**Activities**:
A: Answer these three questions using the article on LiDAR depth capture:
(i) Starting in which iOS version can apps access the LiDAR camera?
(ii) In which mode does the sample app start?
(iii) Which class in the sample app configures and manages the capture session?
B: Write the next part of the article on LiDAR depth capture, continuing from the point where it stops.

**Page excerpt**:
□ □ □

Capturing Depth Using the LiDAR Camera

Access the LiDAR camera on supporting devices to capture precise depth data.

Overview

AVFoundation introduced depth data capture for photos and video in iOS 11. The data it provides is suitable for many apps, but may not meet the needs of those that require greater precision depth. Starting in iOS 15.4, you can access the LiDAR camera on supporting hardware, which offers high-precision depth data suitable for use cases like room scanning and measurement.

The sample app shows how to capture and render depth data from the LiDAR camera. It starts in streaming mode, which demonstrates how to capture synchronized video and depth data. Tapping the camera button in the upper-left corner of the screen toggles the app into photo mode, which illustrates how to capture photos with depth data. In both modes, the app provides several Metal-based visualizations of the depth and image data.

Configure the Sample Code Project

You must run this sample code on a device that provides a LiDAR camera such as:

  • iPhone 12 Pro or later.
  • iPad Pro 11-inch (2nd generation) or later.
  • iPad Pro 12.9-inch (4th generation) or later.

Configure the LiDAR Camera

The sample app’s CameraController class provides the code that configures and manages the capture session, and handles the delivery of new video and depth data. It begins its configuration by retrieving the LiDAR camera. It calls the capture device’s default(_:for:position:) class method as shown below, passing it the new .builtInLiDARDepthCamera device type available in iOS 15.4 and later.

// Look up the LiDAR camera.
guard let device = AVCaptureDevice.default(.builtInLiDARDepthCamera, for: .video, position: .back) else {
    throw ConfigurationError.lidarDeviceUnavailable
}

After retrieving the device, the app configures it with a specific video and depth format. It asks the device for its supported formats and finds the best nonbinned, full-range YUV color format that matches the sample app’s preferred width and supports depth capture. Finally, it sets the active formats on the device as shown below.

□ □ □

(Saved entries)
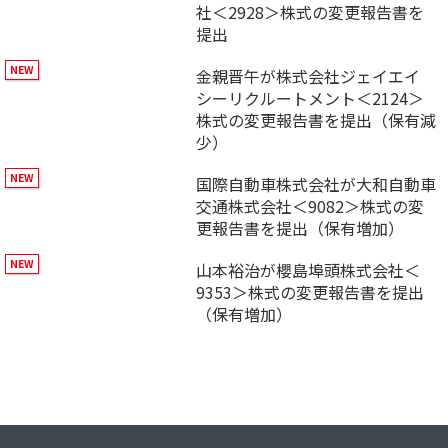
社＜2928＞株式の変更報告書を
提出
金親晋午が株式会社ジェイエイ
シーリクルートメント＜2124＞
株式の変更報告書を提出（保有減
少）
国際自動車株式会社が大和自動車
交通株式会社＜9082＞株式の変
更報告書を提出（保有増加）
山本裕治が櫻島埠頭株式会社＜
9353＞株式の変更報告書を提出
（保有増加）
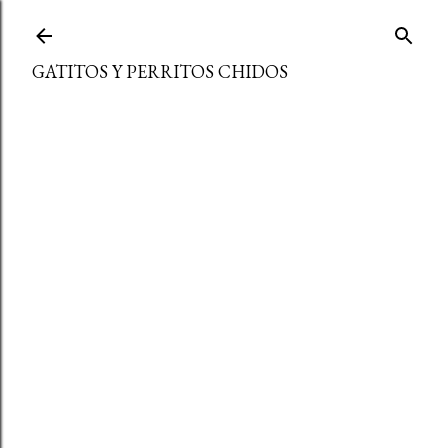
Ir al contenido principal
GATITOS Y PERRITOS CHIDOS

□ □ □

**Answers given**:
A:
(i) iOS 15.4
(ii) Streaming mode
(iii) CameraController

B:
// Find a match that outputs video data in the format the app's custom Metal views require.
guard let format = (device.formats.last { format in
    format.formatDescription.dimensions.width == preferredWidthResolution &&
    format.formatDescription.mediaSubType.rawValue == kCVPixelFormatType_420YpCbCr8BiPlanarFullRange &&
    !format.isVideoBinned &&
    !format.supportedDepthDataFormats.isEmpty
}) else {
    throw ConfigurationError.requiredFormatUnavailable
}

// Find a match that outputs depth data in the format the app's custom Metal views require.
guard let depthFormat = (format.supportedDepthDataFormats.last { depthFormat in
    depthFormat.formatDescription.mediaSubType.rawValue == kCVPixelFormatType_DepthFloat16
}) else {
    throw ConfigurationError.requiredFormatUnavailable
}

// Begin the device configuration.
try device.lockForConfiguration()

// Configure the device and depth formats.
device.activeFormat = format
device.activeDepthDataFormat = depthFormat

// Finish the device configuration.
device.unlockForConfiguration()

Configure the Capture Outputs

The app operates in streaming or photo mode. To enable streaming output, it creates an instance of AVCaptureVideoDataOutput and AVCaptureDepthDataOutput to capture video sample buffers and depth data, respectively. It configures them as shown in the following example.

// Create an object to output video sample buffers.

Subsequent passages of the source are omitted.